_Work task_:
According to the review of Law's Empire, which three virtues should the right interpretation try to incorporate?

_Passage shown_:

Law's Empire Analysis

Law’s Empire (Critical Survey of Contemporary Fiction)

Rejecting the view, widely held among legal theorists, that judges create law rather than merely interpret it, Ronald Dworkin insists that for every hard case there is one right answer: the one that fulfills the obligation of the community to treat its members in a coherent and principled manner.

Examining cases from common law, statute law, and American constitutional law, Dworkin formulates guidelines for finding that elusive right answer. The right interpretation, he concludes, should try to incorporate the virtues of justice, or moral justifiability; fairness, or respect for the expressed will of the majority; and integrity, or adherence to principled consistency rather than capriciousness.

The author’s notion of integrity requires that judges steer between the two extremes of a slavish adherence to the letter of existing law, on the one hand, and an arbitrary disregard for all legal precedent, on the other. Judges’ decisions, therefore, must be constrained by precedent even as they adapt the law to new situations. Dworkin ascribes to other legal theorists a cavalier indifference to precedent; in doing so, he comes perilously close to setting up a straw man.

With regard to questions of constitutional law, Dworkin tries to chart a middle course between a too-meddlesome judicial activism and the passivism favored by American conservatives. Judges, the author asserts, intervene rightly when they preserve a principle by overruling laws that violate individual rights; they intervene wrongly when they interfere in matters of policy. Unfortunately, Dworkin’s sharp theoretical distinction between policy and principle can easily become blurred in real life.

Although LAW’S EMPIRE is difficult for the average reader to plow through, it is no more difficult than it has to be. Specialized legal terms, and ordinary words used in a special way, are carefully defined. The author makes deft use of homely examples and illuminating analogies to clarify his more complex arguments. The explanatory footnotes provide a mine of bibliographical information; the index is also useful.

Dworkin’s abstract, tightly reasoned work will appeal chiefly to scholars in the fields of legal and political philosophy rather than to the general reader. The author has provided a nourishing broth for all those who are hungry for intellectually challenging argumentation.

_Record excerpts_:
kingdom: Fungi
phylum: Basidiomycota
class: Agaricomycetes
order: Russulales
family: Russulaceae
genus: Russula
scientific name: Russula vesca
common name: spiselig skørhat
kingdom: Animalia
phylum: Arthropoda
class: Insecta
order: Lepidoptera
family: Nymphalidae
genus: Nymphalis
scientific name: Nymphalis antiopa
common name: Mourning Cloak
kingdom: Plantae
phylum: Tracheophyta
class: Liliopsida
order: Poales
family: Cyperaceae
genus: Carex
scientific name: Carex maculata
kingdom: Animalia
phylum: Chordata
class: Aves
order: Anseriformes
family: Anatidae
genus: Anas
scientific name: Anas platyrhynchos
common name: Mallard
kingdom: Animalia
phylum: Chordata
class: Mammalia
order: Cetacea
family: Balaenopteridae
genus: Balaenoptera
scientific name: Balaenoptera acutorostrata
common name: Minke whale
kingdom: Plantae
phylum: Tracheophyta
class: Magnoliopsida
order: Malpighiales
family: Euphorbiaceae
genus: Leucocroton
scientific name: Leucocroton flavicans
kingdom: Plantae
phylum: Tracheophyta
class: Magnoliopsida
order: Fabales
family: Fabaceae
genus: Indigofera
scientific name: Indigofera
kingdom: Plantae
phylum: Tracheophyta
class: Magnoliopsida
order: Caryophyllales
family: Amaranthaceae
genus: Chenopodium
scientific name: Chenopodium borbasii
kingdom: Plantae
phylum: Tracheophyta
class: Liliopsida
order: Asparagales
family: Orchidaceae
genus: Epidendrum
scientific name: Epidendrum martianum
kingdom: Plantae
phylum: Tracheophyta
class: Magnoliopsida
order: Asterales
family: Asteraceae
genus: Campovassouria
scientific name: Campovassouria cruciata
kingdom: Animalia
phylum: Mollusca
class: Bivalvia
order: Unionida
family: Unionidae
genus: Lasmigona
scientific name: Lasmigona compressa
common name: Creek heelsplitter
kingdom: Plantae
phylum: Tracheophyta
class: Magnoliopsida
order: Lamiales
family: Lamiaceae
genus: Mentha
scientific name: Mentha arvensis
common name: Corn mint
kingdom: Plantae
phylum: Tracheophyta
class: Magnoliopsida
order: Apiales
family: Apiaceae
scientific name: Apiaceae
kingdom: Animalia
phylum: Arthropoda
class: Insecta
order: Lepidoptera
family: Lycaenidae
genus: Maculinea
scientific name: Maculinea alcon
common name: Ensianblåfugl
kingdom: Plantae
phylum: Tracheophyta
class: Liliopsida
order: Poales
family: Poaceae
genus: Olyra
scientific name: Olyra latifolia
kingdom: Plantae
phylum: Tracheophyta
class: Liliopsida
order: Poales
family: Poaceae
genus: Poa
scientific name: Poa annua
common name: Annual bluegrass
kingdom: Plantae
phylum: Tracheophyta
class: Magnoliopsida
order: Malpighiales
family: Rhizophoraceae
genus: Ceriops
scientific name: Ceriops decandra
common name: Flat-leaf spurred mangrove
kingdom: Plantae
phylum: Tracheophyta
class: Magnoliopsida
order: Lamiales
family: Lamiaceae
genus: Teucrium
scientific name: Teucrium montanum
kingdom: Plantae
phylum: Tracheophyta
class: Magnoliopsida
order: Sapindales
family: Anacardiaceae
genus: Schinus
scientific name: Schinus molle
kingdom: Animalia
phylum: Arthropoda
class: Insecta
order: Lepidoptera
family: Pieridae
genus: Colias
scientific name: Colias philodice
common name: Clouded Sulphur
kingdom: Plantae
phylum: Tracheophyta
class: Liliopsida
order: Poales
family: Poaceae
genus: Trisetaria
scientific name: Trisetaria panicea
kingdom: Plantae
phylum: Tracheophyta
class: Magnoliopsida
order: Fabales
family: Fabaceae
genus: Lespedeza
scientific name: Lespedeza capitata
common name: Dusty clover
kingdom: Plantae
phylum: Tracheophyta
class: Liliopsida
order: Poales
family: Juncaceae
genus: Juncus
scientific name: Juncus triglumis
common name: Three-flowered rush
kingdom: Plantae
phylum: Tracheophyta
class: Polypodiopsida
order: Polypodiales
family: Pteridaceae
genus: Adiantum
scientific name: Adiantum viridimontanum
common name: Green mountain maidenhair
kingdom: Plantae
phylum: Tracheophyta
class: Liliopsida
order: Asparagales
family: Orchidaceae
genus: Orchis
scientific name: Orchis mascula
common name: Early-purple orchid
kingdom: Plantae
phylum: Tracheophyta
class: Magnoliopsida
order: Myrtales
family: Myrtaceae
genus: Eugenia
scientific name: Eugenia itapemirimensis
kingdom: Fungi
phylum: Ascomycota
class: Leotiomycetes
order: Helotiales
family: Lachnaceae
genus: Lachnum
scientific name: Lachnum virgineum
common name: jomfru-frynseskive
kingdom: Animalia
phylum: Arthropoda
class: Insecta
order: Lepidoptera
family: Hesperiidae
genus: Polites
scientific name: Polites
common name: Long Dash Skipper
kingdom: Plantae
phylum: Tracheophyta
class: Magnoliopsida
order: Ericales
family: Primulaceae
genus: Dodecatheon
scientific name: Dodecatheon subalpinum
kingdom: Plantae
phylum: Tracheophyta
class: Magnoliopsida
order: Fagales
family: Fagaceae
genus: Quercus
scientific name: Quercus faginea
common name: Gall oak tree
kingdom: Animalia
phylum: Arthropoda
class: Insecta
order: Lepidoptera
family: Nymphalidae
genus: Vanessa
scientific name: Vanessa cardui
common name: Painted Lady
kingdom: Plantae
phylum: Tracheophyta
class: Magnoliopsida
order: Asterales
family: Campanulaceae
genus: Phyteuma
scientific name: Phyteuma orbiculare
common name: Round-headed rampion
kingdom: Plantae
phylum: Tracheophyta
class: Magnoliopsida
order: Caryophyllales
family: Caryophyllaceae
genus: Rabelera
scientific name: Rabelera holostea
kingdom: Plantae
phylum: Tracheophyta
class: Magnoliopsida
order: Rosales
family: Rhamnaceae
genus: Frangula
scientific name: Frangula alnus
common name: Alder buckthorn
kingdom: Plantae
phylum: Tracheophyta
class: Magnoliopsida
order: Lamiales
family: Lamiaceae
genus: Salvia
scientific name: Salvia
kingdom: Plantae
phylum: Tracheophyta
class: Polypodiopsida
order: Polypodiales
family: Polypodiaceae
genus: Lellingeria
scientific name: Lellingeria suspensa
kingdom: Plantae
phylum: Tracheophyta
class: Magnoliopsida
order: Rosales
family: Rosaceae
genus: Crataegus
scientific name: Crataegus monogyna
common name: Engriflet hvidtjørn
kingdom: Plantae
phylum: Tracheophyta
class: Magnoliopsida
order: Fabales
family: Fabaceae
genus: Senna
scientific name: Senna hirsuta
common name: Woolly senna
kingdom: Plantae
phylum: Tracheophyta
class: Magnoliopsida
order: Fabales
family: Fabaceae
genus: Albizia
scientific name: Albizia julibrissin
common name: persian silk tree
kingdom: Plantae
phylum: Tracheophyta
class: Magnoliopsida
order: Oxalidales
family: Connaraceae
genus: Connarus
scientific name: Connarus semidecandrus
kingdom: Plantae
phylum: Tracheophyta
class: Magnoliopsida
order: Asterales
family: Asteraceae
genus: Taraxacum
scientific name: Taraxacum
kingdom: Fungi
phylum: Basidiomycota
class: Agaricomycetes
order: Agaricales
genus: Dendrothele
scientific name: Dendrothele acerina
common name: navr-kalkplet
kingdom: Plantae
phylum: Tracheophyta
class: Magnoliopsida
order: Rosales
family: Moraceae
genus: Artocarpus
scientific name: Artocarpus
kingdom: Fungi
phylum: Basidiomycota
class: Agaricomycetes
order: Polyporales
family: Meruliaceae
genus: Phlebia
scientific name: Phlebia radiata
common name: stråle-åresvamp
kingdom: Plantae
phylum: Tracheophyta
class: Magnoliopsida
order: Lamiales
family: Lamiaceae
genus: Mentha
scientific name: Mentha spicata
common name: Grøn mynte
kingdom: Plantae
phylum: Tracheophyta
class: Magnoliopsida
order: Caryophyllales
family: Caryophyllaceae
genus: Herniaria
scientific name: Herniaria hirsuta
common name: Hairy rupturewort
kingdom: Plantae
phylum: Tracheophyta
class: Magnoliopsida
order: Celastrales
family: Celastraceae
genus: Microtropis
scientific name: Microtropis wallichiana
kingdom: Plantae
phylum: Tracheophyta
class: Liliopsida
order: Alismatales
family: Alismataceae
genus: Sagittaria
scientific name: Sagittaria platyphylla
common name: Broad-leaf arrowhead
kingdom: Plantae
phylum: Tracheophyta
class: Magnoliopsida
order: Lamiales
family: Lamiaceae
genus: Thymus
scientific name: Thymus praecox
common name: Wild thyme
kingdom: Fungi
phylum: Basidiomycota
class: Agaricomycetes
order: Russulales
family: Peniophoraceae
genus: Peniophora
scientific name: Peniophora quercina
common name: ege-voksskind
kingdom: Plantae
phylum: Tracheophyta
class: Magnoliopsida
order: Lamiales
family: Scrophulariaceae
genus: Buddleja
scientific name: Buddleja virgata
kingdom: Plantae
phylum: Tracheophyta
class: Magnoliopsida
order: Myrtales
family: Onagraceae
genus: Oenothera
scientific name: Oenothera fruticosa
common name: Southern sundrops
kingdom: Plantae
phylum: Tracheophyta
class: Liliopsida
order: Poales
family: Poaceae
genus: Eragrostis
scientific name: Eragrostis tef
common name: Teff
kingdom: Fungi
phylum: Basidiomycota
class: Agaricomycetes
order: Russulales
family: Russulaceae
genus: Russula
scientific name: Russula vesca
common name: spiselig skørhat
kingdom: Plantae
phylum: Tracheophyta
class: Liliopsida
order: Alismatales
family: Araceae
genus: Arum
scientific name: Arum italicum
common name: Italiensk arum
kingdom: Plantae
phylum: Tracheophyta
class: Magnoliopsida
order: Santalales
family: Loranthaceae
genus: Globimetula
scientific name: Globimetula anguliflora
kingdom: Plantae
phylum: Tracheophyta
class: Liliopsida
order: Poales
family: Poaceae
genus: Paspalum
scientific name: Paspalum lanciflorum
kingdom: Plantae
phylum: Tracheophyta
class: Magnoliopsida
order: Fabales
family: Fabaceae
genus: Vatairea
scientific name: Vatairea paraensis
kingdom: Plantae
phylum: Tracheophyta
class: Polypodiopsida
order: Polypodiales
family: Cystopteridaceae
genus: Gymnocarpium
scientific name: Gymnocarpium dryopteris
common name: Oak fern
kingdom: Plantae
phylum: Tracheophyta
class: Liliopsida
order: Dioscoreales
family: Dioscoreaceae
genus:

_Response below_:
Justice, fairness, and integrity.